▶ [Okunacak bölüm]:
Araştırma üzerine araştırma yapılmakta ve bu araştırma grupları kendi istekleri doğrultusunda sonuçları yansıtmaktadırlar. Mesela Geert Wilders’e göre Müslümanların  %73’nün Suriye'ye cihada giden kişileri kahraman olarak gördülklerini savunmaktadır. Bu sonuca nasıl varıyor anlaşılması zor. Acaba bu araştırmadaki soruları hangi Müslümanlara ve nasıl sordular? İnsan merak ediyor.

 

Avrupa’da yaşayan Müslümanların % 99’nun bu grupları kınıyorlar ve zaten desteklemiyorlar. Işid ve onun yapısında olan örgütlerin İslami olamayacağını savunuyorlar. Işid uzun bir zamandır İslam coğrafyasında kafa kesme sahneleriyle nefret duygularını körükleyerek insan öldürmekteydi. Bu durumda hiçbir ülke askeri harekat başlatmadı. Öldürülen iki Amerikalı’dan sonra harekete geçildi. İnsanlar eşit değil mi sorusu kafalarda yankı buldu. Amerikalılar can da, diğerleri patlıcan mı?

▶ [Girdi verisi]:

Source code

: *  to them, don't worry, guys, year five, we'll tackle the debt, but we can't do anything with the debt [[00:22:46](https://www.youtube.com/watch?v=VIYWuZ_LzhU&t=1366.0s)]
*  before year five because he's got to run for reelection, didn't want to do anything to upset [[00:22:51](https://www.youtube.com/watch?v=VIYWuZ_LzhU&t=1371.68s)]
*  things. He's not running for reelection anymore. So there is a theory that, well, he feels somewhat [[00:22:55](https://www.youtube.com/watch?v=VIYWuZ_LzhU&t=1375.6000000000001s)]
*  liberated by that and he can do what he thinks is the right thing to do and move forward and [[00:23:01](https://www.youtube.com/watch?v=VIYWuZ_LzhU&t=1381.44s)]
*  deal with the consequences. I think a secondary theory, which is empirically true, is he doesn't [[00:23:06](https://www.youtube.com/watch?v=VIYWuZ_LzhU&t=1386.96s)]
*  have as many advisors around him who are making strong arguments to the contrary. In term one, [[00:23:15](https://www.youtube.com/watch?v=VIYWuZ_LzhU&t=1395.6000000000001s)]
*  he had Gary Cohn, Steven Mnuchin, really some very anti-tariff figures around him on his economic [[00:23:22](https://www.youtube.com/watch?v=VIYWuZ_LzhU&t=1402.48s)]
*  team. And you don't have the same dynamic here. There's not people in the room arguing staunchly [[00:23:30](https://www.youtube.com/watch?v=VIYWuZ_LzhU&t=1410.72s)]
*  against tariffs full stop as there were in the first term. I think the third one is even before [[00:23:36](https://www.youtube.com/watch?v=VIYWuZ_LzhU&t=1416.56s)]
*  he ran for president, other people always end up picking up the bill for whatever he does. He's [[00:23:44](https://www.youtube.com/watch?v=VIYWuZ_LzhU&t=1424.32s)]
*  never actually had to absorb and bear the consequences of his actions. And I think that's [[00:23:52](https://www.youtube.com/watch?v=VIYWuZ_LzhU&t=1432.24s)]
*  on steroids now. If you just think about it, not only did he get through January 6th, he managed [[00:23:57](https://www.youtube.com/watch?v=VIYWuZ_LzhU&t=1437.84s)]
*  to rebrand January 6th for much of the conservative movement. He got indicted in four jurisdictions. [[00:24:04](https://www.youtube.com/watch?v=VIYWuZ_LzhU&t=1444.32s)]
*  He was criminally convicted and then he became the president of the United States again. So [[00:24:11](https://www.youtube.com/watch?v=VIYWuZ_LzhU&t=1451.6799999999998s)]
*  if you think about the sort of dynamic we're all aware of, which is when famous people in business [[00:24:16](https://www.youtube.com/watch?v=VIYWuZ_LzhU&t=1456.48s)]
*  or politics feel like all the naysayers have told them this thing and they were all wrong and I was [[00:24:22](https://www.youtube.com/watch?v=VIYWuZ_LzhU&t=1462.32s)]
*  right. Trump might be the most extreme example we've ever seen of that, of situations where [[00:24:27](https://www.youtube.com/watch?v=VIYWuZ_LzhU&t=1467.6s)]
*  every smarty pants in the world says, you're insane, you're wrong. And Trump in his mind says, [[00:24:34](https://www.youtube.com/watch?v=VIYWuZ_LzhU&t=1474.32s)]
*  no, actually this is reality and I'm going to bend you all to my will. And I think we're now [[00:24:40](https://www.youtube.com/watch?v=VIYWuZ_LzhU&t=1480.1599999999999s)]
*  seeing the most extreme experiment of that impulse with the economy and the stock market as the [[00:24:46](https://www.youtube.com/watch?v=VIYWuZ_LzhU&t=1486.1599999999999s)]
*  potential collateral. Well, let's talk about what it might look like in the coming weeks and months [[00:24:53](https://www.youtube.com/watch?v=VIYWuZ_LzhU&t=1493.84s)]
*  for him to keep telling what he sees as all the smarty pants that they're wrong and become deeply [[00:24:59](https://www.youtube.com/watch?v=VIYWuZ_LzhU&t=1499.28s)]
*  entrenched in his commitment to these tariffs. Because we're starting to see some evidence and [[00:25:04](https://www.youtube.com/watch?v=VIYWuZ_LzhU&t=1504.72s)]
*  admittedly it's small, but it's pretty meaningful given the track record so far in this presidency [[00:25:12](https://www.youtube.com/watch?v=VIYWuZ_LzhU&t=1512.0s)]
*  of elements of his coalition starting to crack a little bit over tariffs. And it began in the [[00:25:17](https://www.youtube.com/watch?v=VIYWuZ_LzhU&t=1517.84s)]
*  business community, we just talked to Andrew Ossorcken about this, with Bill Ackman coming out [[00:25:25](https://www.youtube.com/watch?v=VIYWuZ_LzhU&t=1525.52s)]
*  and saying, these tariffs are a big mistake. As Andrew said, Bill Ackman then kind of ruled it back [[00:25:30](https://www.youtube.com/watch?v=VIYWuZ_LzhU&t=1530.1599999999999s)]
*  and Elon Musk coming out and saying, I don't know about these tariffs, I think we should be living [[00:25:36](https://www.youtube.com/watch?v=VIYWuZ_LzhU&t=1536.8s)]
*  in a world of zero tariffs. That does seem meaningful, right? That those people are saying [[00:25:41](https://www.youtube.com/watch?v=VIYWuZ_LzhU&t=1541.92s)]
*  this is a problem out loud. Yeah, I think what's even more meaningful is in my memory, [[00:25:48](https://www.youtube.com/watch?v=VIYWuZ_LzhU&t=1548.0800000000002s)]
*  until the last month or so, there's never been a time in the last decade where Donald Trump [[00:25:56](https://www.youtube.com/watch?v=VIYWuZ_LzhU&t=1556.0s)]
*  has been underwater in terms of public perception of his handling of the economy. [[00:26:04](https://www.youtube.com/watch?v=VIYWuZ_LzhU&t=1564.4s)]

▶ [Yapılacak işler]:
1. Okunacak bölümde "Araştırma üzerine araştırma" ifadesinden aşağıya doğru "diğerleri patlıcan mı?" ifadesine kadar her şeyi tek harfini bile değiştirmeden yeniden yazar mısın?
2. Girdi verisindeki satırlarda "to them, don't" geçen satırdan aşağıya doğru "team. And you" geçen satıra kadar (iki uç da dahil) her satırı, boş olanları atlayarak, Sıra ve İçerik sütunlarından oluşan bir Markdown tablosu olarak düzenler misin? Tabloya yalnızca bu satırları koy.

▶ [Görev cevapları]:
1.
Araştırma üzerine araştırma yapılmakta ve bu araştırma grupları kendi istekleri doğrultusunda sonuçları yansıtmaktadırlar. Mesela Geert Wilders’e göre Müslümanların  %73’nün Suriye'ye cihada giden kişileri kahraman olarak gördülklerini savunmaktadır. Bu sonuca nasıl varıyor anlaşılması zor. Acaba bu araştırmadaki soruları hangi Müslümanlara ve nasıl sordular? İnsan merak ediyor.

 

Avrupa’da yaşayan Müslümanların % 99’nun bu grupları kınıyorlar ve zaten desteklemiyorlar. Işid ve onun yapısında olan örgütlerin İslami olamayacağını savunuyorlar. Işid uzun bir zamandır İslam coğrafyasında kafa kesme sahneleriyle nefret duygularını körükleyerek insan öldürmekteydi. Bu durumda hiçbir ülke askeri harekat başlatmadı. Öldürülen iki Amerikalı’dan sonra harekete geçildi. İnsanlar eşit değil mi sorusu kafalarda yankı buldu. Amerikalılar can da, diğerleri patlıcan mı?

2.
| Sıra | İçerik |
|---|---|
| 1 | : *  to them, don't worry, guys, year five, we'll tackle the debt, but we can't do anything with the debt [[00:22:46](https://www.youtube.com/watch?v=VIYWuZ_LzhU&t=1366.0s)] |
| 2 | *  before year five because he's got to run for reelection, didn't want to do anything to upset [[00:22:51](https://www.youtube.com/watch?v=VIYWuZ_LzhU&t=1371.68s)] |
| 3 | *  things. He's not running for reelection anymore. So there is a theory that, well, he feels somewhat [[00:22:55](https://www.youtube.com/watch?v=VIYWuZ_LzhU&t=1375.6000000000001s)] |
| 4 | *  liberated by that and he can do what he thinks is the right thing to do and move forward and [[00:23:01](https://www.youtube.com/watch?v=VIYWuZ_LzhU&t=1381.44s)] |
| 5 | *  deal with the consequences. I think a secondary theory, which is empirically true, is he doesn't [[00:23:06](https://www.youtube.com/watch?v=VIYWuZ_LzhU&t=1386.96s)] |
| 6 | *  have as many advisors around him who are making strong arguments to the contrary. In term one, [[00:23:15](https://www.youtube.com/watch?v=VIYWuZ_LzhU&t=1395.6000000000001s)] |
| 7 | *  he had Gary Cohn, Steven Mnuchin, really some very anti-tariff figures around him on his economic [[00:23:22](https://www.youtube.com/watch?v=VIYWuZ_LzhU&t=1402.48s)] |
| 8 | *  team. And you don't have the same dynamic here. There's not people in the room arguing staunchly [[00:23:30](https://www.youtube.com/watch?v=VIYWuZ_LzhU&t=1410.72s)] |